“And let us consider how to stir up one another to love and good works.” (Hebrews 10:24)
I have to confess that I’m somewhat fascinated by the Greek word translated “to stir up” in Hebrews 10:24. The Greek word paroxusmos is built on the root parox which is itself a compound word derived from two other Greek words: “para” (a preposition serving as an intensifier) and oxus meaning “sharp.” At its root, the word parox refers to “something sharp.”
The ancient Greeks used the root to form a wide variety of word-uses including: stimulate, incite, urge or spur on, exasperate, provoke, aggravate and more. All of these usages communicate the sense of a sharpening of feeling or action. By the time we come to the New Testament, where the word only occurs twice (here and in Acts 15:39), the word paroxusmos communicates the idea of a sharp contention, irritation or incitement (OK, while I wouldn’t describe this as a “shouting match,” I would describe it as a VERY spirited discussion!).
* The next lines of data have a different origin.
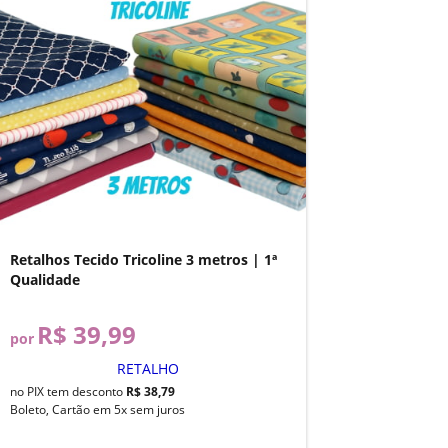
Retalhos Tecido Tricoline 3 metros | 1ª
Qualidade
R$ 39,99
por
RETALHO
no PIX tem desconto
R$ 38,79
Boleto, Cartão em 5x sem juros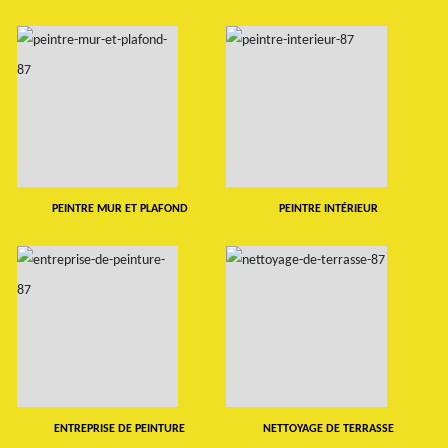
PEINTRE MUR ET PLAFOND
PEINTRE INTÉRIEUR
ENTREPRISE DE PEINTURE
NETTOYAGE DE TERRASSE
The writer of the Epistle to the Hebrews uses the word in the context of the Christian community coming together and giving “serious thought” (that’s the meaning of the Greek word rendered “consider” in Hebrews 10:24) as to how they can “incite” each other to “love and good deeds,” even to the point of “sharp disagreement.”
When was the last time you got together with fellow believers and discussed how to “incite” each other to doing good, especially to those in need (remember Matthew 25:31ff)? If you can’t remember when you last had that discussion, then it has probably been too long! Maybe it’s time for you to get involved and to join us in “inciting a conspiracy of kindness and good deeds”!